I recently had the chance to sit down with Mendi Evans, assistive technology specialist at Bosma Enterprises, to learn more about this new and innovative technology called Aira. Aira is a paid service where a person who is blind or visually impaired (known as an explorer) uses their smartphone and/or glasses to connect with a live agent. The agents are specially trained to assist those who are blind with a variety of tasks ranging from sorting through your mail, navigating an unfamiliar building or even having an agent take pictures of people or things that would be meaningful to you.

Mendi’s experience with Aira started when she attended a conference in March 2018. As a service to conference-goers, the venue was an Aira access location, meaning if she signed up for an account, any minutes used at that location were free.

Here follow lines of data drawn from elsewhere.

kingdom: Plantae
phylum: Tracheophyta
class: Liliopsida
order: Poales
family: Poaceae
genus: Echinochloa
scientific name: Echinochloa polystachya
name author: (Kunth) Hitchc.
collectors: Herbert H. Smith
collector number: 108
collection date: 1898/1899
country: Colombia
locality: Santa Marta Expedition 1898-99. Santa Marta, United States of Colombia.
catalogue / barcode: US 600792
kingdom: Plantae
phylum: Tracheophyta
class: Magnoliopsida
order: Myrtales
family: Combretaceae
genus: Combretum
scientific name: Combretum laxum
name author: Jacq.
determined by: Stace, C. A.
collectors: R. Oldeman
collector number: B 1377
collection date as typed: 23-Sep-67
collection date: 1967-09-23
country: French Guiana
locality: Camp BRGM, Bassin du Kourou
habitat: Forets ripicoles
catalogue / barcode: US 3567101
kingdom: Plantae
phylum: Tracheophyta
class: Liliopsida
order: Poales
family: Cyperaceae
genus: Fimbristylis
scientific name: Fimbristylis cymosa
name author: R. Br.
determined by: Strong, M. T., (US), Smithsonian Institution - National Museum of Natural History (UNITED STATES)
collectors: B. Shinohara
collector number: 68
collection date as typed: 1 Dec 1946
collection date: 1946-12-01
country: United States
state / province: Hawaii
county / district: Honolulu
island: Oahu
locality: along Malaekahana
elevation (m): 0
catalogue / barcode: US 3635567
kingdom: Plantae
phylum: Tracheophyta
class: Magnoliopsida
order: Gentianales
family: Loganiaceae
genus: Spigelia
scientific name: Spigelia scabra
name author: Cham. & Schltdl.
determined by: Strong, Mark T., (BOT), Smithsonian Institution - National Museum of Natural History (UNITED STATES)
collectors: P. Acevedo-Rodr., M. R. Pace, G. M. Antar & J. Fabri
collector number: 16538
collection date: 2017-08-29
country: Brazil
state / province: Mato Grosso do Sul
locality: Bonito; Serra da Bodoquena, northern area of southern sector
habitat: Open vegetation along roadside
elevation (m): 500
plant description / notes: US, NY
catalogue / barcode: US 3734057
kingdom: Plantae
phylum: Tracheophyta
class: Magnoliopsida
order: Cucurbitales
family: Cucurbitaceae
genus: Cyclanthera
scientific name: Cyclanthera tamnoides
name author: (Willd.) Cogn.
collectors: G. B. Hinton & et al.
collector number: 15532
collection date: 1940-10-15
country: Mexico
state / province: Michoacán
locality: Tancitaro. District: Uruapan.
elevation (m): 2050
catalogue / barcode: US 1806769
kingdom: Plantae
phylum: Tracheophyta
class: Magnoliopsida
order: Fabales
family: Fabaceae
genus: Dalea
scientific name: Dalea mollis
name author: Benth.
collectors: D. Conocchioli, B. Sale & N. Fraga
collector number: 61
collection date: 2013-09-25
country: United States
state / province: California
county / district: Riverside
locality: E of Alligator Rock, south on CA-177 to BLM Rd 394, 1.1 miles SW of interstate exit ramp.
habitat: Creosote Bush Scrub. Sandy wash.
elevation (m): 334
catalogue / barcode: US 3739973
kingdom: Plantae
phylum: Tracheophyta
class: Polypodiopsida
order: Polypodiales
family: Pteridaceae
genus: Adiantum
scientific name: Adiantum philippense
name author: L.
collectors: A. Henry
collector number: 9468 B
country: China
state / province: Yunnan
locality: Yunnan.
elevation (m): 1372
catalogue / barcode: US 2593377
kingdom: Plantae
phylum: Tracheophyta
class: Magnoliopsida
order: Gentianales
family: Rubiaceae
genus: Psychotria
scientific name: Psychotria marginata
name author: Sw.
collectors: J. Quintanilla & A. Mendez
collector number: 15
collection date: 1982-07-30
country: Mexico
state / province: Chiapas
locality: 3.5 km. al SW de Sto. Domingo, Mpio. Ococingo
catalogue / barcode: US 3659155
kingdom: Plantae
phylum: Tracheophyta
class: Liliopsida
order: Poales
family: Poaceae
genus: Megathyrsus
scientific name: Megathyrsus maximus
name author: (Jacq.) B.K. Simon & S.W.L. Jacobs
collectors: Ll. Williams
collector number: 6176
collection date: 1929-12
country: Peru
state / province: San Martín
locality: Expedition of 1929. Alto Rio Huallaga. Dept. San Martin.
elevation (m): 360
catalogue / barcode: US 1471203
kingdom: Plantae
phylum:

Mendi was anxious to see how Aira worked, so she activated the app to help her find a restaurant her first night at the conference. However, the real test came the next day when she decided to navigate through the exhibit hall. “For anyone who has never attended a conference, imagine a large room filled with rows upon rows of booths, and some are not in a straight line, meaning simply walking up and down the aisles doesn’t cut it. Additionally, there are lots of people milling about, also trying to check out what, at this show, were nearly 100 exhibitors,” she said.

Frustrated by seemingly walking in circles, Mendi decided she would use an Aira agent to help her navigate through all those people and booths. “It felt awkward walking with my cell phone out in front of me, camera out, so the agent could talk me through the hall, but all thoughts of how awkward it was were quickly forgotten when I asked for assistance to each booth I was looking for and found them with ease.”

The agent helped guide her around the people and to each of the booths she asked for, not becoming impatient at all as she stopped to chat and gather information. After her nearly hour-long experience, she decided then and there Aira would be worth the paid subscription.

Although there is a fee associated with the service, Mendi finds it to be worth the money.  Knowing that at a moment’s notice, at any time of day, she can receive assistance with tasks big and small, is a great feeling. The best part about Aira is that the agents are patient, describe as much or as little as needed and are very polite. Mendi’s experiences with Aira was a delight and would encourage anyone who is on the fence about the service, to try it out.